(Items listed in a dataset)

———

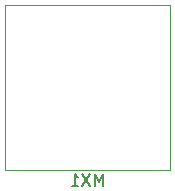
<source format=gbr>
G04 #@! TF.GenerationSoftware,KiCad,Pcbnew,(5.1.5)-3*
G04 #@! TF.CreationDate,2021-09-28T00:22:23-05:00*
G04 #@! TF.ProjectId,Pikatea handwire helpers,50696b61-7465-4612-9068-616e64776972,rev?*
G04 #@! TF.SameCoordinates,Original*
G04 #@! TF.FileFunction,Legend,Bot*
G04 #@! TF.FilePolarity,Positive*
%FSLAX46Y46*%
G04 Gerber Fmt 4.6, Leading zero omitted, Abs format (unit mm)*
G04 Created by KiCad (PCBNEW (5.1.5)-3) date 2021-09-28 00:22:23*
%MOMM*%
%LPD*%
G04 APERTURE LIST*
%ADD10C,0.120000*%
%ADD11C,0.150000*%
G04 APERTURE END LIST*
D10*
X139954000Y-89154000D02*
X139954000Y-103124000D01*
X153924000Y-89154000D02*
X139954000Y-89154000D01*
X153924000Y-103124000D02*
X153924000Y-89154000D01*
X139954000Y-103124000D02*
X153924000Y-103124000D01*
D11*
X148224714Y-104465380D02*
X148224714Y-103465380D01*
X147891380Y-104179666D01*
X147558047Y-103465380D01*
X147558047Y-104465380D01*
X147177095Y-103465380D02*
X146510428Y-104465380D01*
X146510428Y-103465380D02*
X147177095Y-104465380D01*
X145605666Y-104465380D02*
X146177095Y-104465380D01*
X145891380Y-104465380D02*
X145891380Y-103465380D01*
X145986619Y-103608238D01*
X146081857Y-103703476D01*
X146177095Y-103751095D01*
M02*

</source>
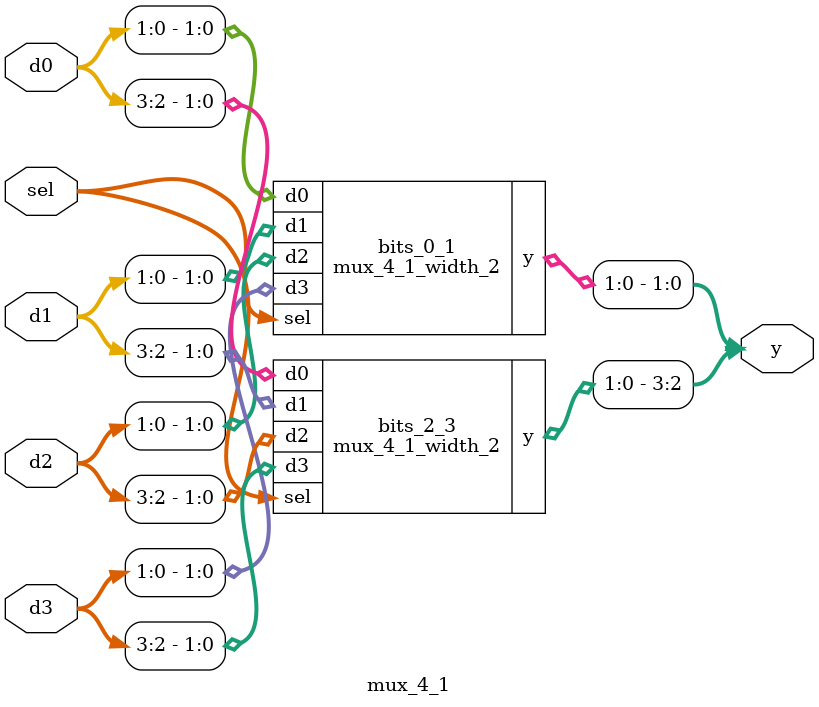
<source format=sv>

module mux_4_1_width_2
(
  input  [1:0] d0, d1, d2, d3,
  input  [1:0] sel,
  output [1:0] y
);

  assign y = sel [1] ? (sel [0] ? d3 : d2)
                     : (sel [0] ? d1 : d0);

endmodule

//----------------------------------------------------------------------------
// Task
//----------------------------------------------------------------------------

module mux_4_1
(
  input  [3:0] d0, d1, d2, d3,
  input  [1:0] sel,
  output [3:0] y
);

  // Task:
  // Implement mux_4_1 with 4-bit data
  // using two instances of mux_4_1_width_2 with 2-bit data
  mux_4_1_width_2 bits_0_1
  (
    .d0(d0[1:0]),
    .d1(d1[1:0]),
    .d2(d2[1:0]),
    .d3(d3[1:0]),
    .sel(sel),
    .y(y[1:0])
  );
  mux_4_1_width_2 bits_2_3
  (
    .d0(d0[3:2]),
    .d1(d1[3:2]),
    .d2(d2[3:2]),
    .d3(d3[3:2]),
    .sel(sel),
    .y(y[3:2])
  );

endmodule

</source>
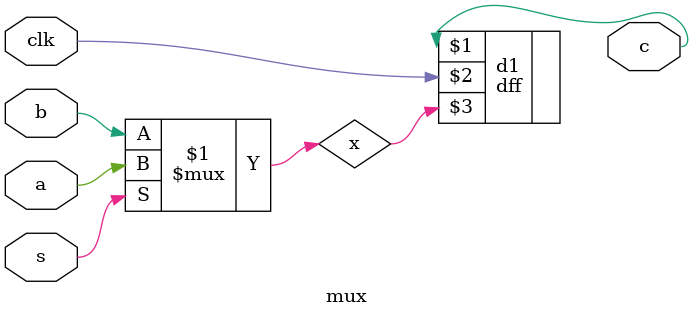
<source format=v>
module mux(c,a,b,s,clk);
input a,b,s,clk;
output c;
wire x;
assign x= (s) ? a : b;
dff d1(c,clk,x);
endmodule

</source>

———

» The task
The task calls for all lines in the entries that hold "format".

» Answer space
<source format=gbr>
G04 Gerber Fmt 4.6, Leading zero omitted, Abs format (unit mm)*
<source format=sv>
<source format=v>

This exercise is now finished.